Telegram
The Telegram connection lets you write to apfelclaw remotely through a private Telegram bot while the backend continues running locally on your Mac.
What it supports
- Private bot chats only
- One approved Telegram account
- One linked private Telegram chat
- Tool execution follows the normal approval policy unless explicitly enabled
- Shared slash commands such as
/new,/help,/version,/apfel ...,/config, and/config set ...
After setup, Telegram can keep talking to apfelclaw even when the TUI is closed.
Prerequisites
- The backend is running locally with
apfelclaw serveor through the first-run onboarding flow - You have created a Telegram bot with BotFather and have a bot token
Setup
You can do this during first-run onboarding in apfelclaw, or later from the chat app.
Run this inside the TUI:
/remotecontrol setup telegram <botToken>
apfelclaw verifies the bot token and starts Telegram linking mode. The provider does not auto-approve tools by default.
Next:
- Send a private message to your Telegram bot
- Return to the TUI
- Run:
/remotecontrol status telegram
The status output should show:
enabled: truepollingEnabled: trueapprovedChatID: ...approvedUserID: ...

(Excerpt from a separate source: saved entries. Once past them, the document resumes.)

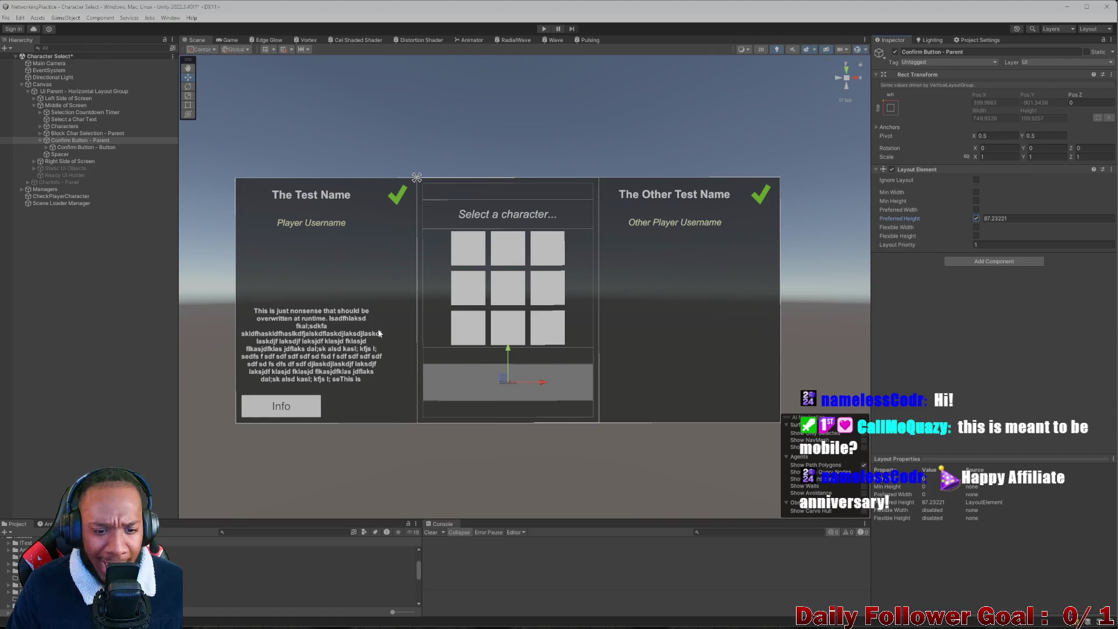
pyautogui.click(277, 406)
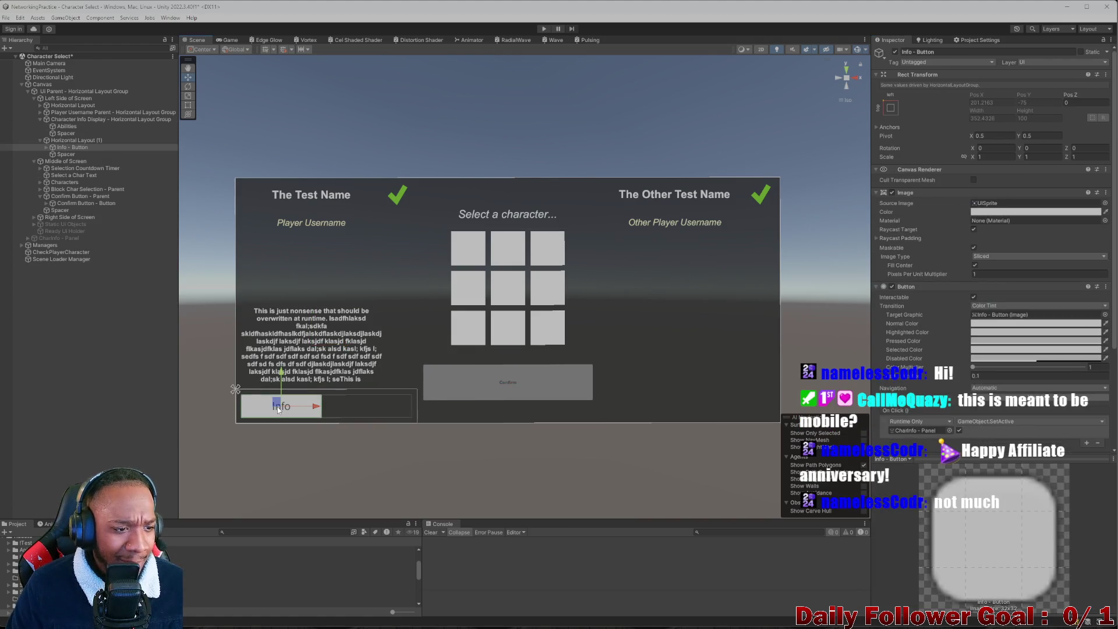
pyautogui.scroll(-5, 906, 334)
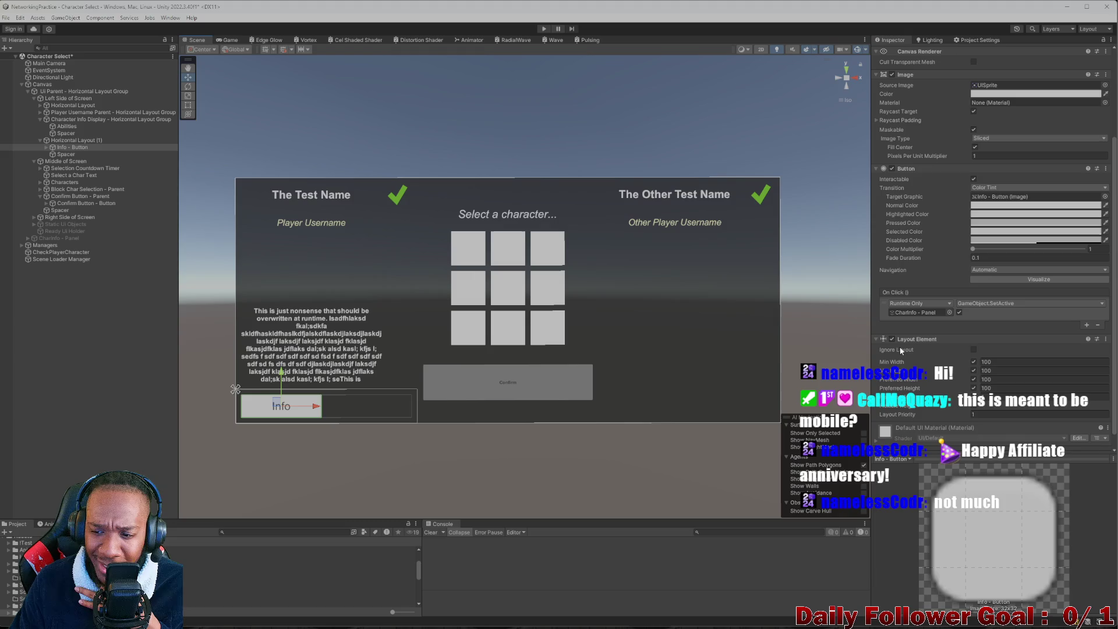
pyautogui.click(72, 204)
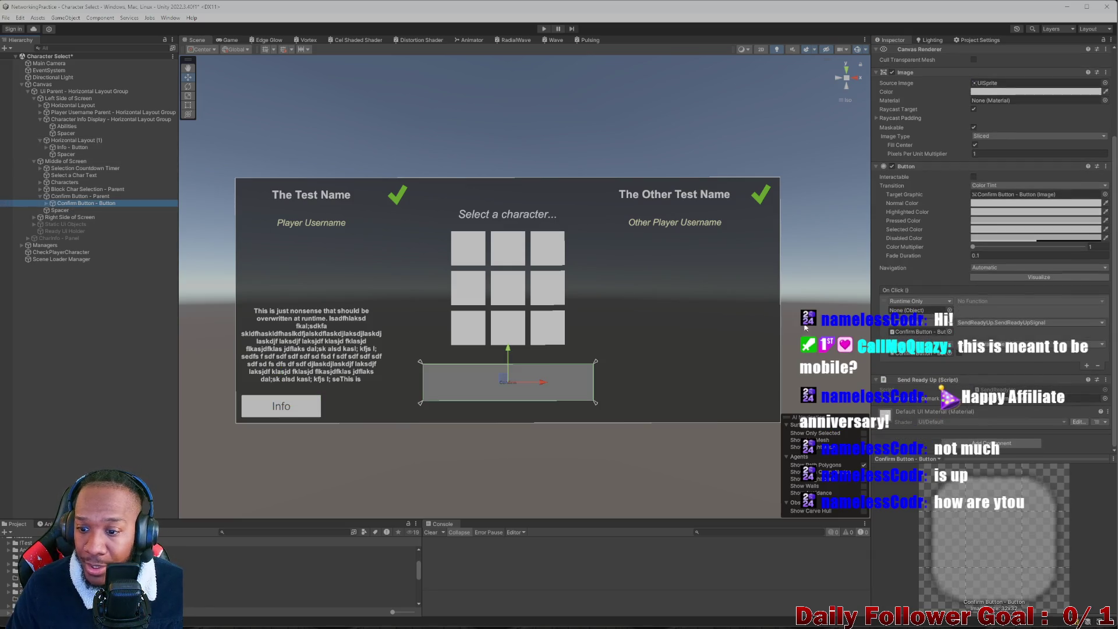
pyautogui.click(102, 197)
pyautogui.click(1042, 217)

That means the provider is linked to one private chat and one Telegram user account.
Useful chat commands
/remotecontrol
/remotecontrol status telegram
/remotecontrol disable telegram
/remotecontrol reset telegram
Telegram commands
Once linked, the Telegram chat can use the shared command layer:
/newstarts a fresh session for the linked Telegram chat/helpshows supported commands/versionshows the backend version and current apfel status/apfel statusshows apfel version, update, and maintenance state/apfel restartasks for confirmation, and/apfel restart confirmperforms the restart when supported/apfel upgradeasks for confirmation, and/apfel upgrade confirmupgrades Homebrew-managed apfel and restarts it when supported/configshows the current config/config set ...updates the editable config fields
Example:
/config set assistantName Orbit
Runtime behavior
The backend owns the Telegram poller. That means:
- setup can happen during
apfelclawonboarding or from the chat app - message handling happens in the backend
- Telegram shows a typing indicator while the backend is working on a normal chat request
- Telegram continues to work after the chat app is closed
Update and maintenance notes
- apfelclaw checks in the background whether your installed
apfelversion is current - Homebrew installs are compared against the Homebrew formula version, not just the GitHub release feed
- Upgrade and restart actions are explicit and require a second confirmation command in Telegram
- Restarting or upgrading
apfelbriefly interrupts model requests while the backend waits forapfelto become healthy again
Storage
Telegram remote control state is persisted locally:
- Global app config:
~/.apfelclaw/config.json - Remote control config:
~/.apfelclaw/remote-control.json - Session memory and remote chat mappings:
~/.apfelclaw/memory.sqlite
Security notes
The current Telegram integration is intentionally narrow:
- only private chats are accepted
- only the approved chat ID is accepted
- only the approved Telegram user ID is accepted
If you reset Telegram remote control, the stored approval and local session mapping are cleared.